The strong brand and domestic franchise are two of the main supporting factors for the 'BBB+' FSR. Other supporting factors include the strong customer deposit base, especially within Kuwait, and the diversified earnings base across geographies and business lines. The main constraining factors are an asset quality which remains under strain and declining profitability.
Although declining, at this point capital adequacy is not seen as a significant constraining factor although it may become so in the near future, if internal capital generation does not considerably improve. Concerning asset quality, it should be noted that the headline figures for non-performing exposure include very significant levels of watch-list items. Although these exposures have continued to perform, KFH management has chosen to make judgmental classifications and provisions against these items.
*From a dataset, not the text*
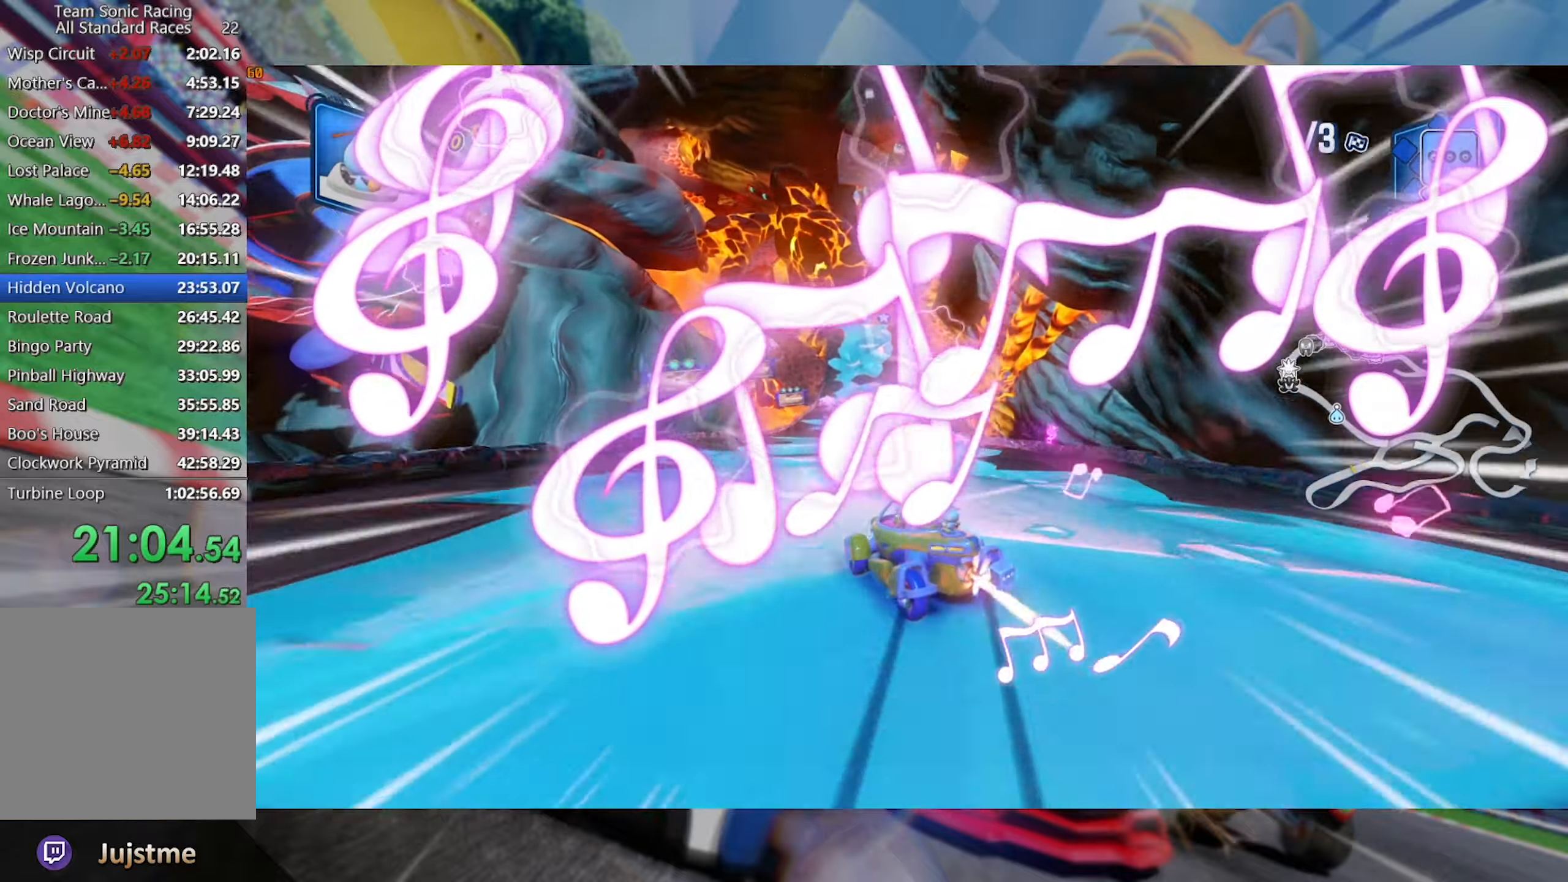
{"dt_ms": 500, "buttons": ["L2", "R2"], "left_stick": "right", "right_stick": "center", "events": [[350, "left_stick", "center"], [433, "left_stick", "right"]]}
The Support level remains at '2', reflecting a very high level of expected support that is based on both significant, quasi-governmental ownership and on the systemic importance of KFH to the Kuwaiti banking sector. It is because of this support that the FC Ratings were re-affirmed at their current high level despite the bank's weakening financial profile. The Outlook on all ratings remains 'Stable' in the expectation that 2012 will see the stabilisation of asset quality and possibly also some improvements in both profitability and capital adequacy. However, should these expected improvements not materialise, it is all ratings - rather than merely the Outlook - which would come under pressure.
KFH was incorporated in March 1977 as the first Islamic bank in Kuwait. Almost 50% of shares are owned by government related entities, including the Kuwait Investment Authority with 24.1%. With end- 2011 total assets of $46.7bn, KFH remains Kuwait's largest Islamic bank, as well as being the second largest financial institution and commands significant market shares of loans, deposits and assets. In Kuwait, KFH controls several subsidiaries involved in Islamic finance and investments, real estate trading and investment, real estate management and aircraft leasing.
However, this lead position in the sharia-compliant segment of the Kuwaiti economy does not come without cost - KFH was also the lead banker to many of the real estate and investment companies that ran into trouble from 2008 onwards, some of which were either subsidiaries or associates. Nevertheless, the Bank continues to benefit from a well established domestic franchise, which is complemented by a growing international presence in markets where there is substantial demand for Islamic banking products and services such as Turkey, Malaysia and Bahrain.